Treatment of KFD: KFD is a self-limited, benign condition that spontaneously resolves within 1-4 months; however, 3-4% of patients will experience recurrent episodes of KFD.[26] Due to the correlation between KFD and SLE, patients presenting with KFD should be evaluated for the presence of SLE.[25] It is also advised that, following a diagnosis of KFD, the patient should be monitored for the development of lupus.[25,33] Treatment is unnecessary and not recommended unless there is coincidence with SLE. For complicated cases of KFD, glucocorticoids, alone or in combination with hydroxychloroquine, may be the treatment of choice.[22]

Conclusion

This disease usually affects women in the age range of 20-35 years. The female-to-male ratio is approximately 4:1. Also, there is noted to be a higher incidence in Asiatic populations. Of the 22 adult cases described in the United States, ten (45%) were male, and 12 (55%) were female, with ethnicity showing 29% Asian American, 24% African American, 19% Caucasian, 14% Hispanic, and 14% Western Asian. Age ranged from 6 to 63 years with a mean age of 34 years. Initial presentation was typical for most patients (lymphadenopathy, fever, and fatigue, with most experiencing spontaneous resolution of their symptoms within 6 months after diagnosis).[7-24] The patients described in this case report were female with an age range of 20-35 years of age and they presented with clinical characteristics including lymphadenopathy, pain, and sweats. The patient in case number 2 was interesting in that irritable bowel syndrome (IBS) could have been included in her initial differential diagnosis due to the severe abdominal pain, diarrhea, and upset stomach that she experienced. Imaging studies revealed mesenteric adenopathy that would not be expected with IBS. Furthermore, lymph node biopsy solidified the diagnosis of KFD.
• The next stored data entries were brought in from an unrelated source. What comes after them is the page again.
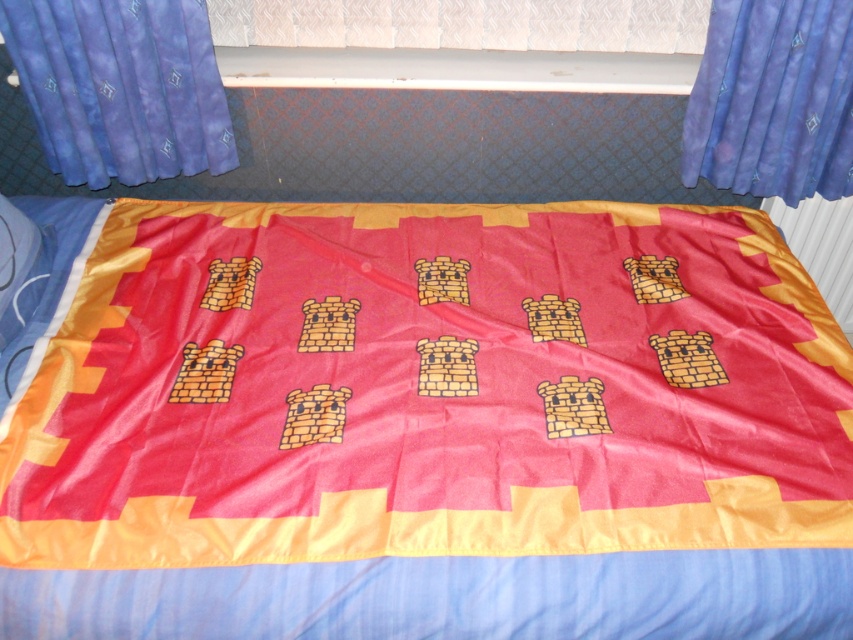
Question: Is satin red quilt at center smaller than blue satin curtain at upper right?

Choices:
 (A) yes
 (B) no

Answer: (B)

Question: Does satin red quilt at center appear under blue satin curtain at upper right?

Choices:
 (A) no
 (B) yes

Answer: (B)

Question: Does blue fabric curtain at upper left have a larger size compared to blue satin curtain at upper right?

Choices:
 (A) no
 (B) yes

Answer: (A)

Question: Which of the following is the farthest from the observer?

Choices:
 (A) (12, 42)
 (B) (788, 152)
 (C) (202, 401)

Answer: (B)

Question: Among these objects, which one is nearest to the camera?

Choices:
 (A) satin red quilt at center
 (B) blue satin curtain at upper right
 (C) blue fabric curtain at upper left

Answer: (A)

Question: Among these points, which one is farthest from the camera?

Choices:
 (A) (827, 83)
 (B) (595, 444)
 (C) (134, 132)

Answer: (C)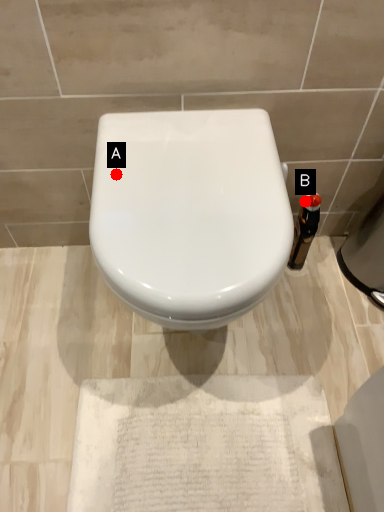
Question: Two points are circled on the image, labeled by A and B beside each circle. Which point is farther from the camera taking this photo?

Choices:
 (A) A is further
 (B) B is further

Answer: (B)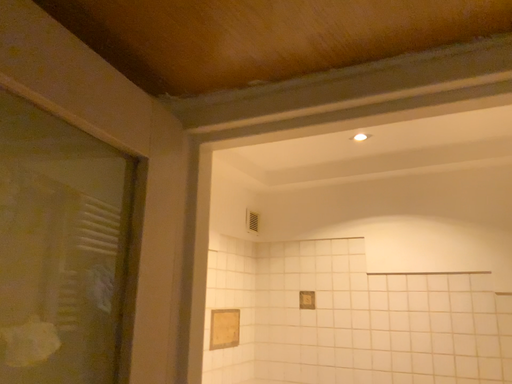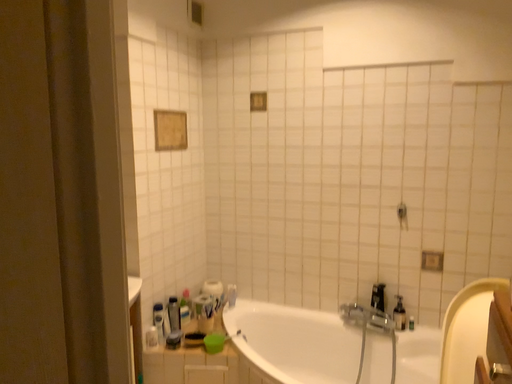
Question: Which way did the camera rotate in the video?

For patient 1, spontaneous resolution of lymphadenopathy occurred within 4 months of diagnosis. Patient 2 continued to have residual mesenteric adenopathy for approximately 2 years following diagnosis. Through careful diagnosis patients with KFD may avoid unnecessary treatment with aggressive chemotherapy and its associated toxicities, which include the risk of secondary malignancies.